> Brief: What you return must be an exact copy of the lines in the listing below between the line holding "Market (new products & Services" and the line holding "New paradigm of organizing Innovation", inclusive, and nothing more.

> Data extracts:
******************************

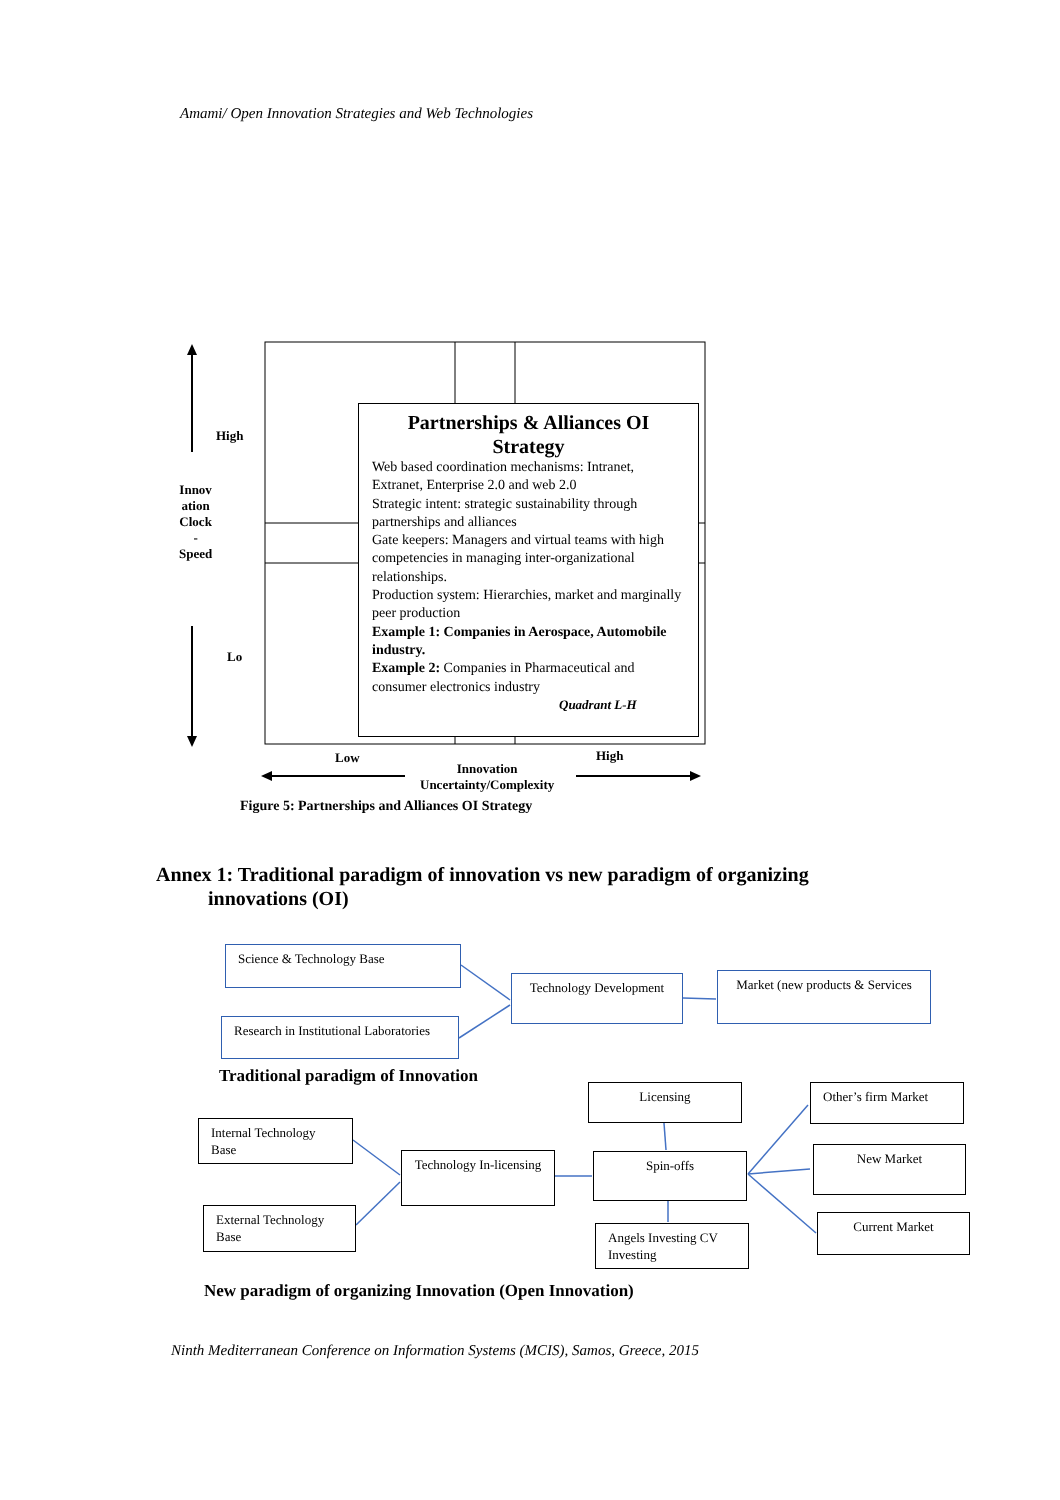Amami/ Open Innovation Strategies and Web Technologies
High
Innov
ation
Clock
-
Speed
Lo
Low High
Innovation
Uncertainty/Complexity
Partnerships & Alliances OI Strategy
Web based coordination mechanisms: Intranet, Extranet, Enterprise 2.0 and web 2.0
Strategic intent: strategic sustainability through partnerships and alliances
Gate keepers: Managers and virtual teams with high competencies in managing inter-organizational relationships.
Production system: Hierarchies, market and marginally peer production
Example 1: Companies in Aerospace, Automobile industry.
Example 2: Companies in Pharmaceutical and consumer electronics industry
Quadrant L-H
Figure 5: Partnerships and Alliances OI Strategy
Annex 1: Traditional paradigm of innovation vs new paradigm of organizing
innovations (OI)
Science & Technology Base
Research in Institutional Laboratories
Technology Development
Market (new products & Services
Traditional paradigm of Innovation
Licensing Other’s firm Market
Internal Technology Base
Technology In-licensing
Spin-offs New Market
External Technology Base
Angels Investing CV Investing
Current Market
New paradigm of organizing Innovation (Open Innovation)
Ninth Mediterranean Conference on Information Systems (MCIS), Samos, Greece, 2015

******************************

> Result of the task:
Market (new products & Services
Traditional paradigm of Innovation
Licensing Other’s firm Market
Internal Technology Base
Technology In-licensing
Spin-offs New Market
External Technology Base
Angels Investing CV Investing
Current Market
New paradigm of organizing Innovation (Open Innovation)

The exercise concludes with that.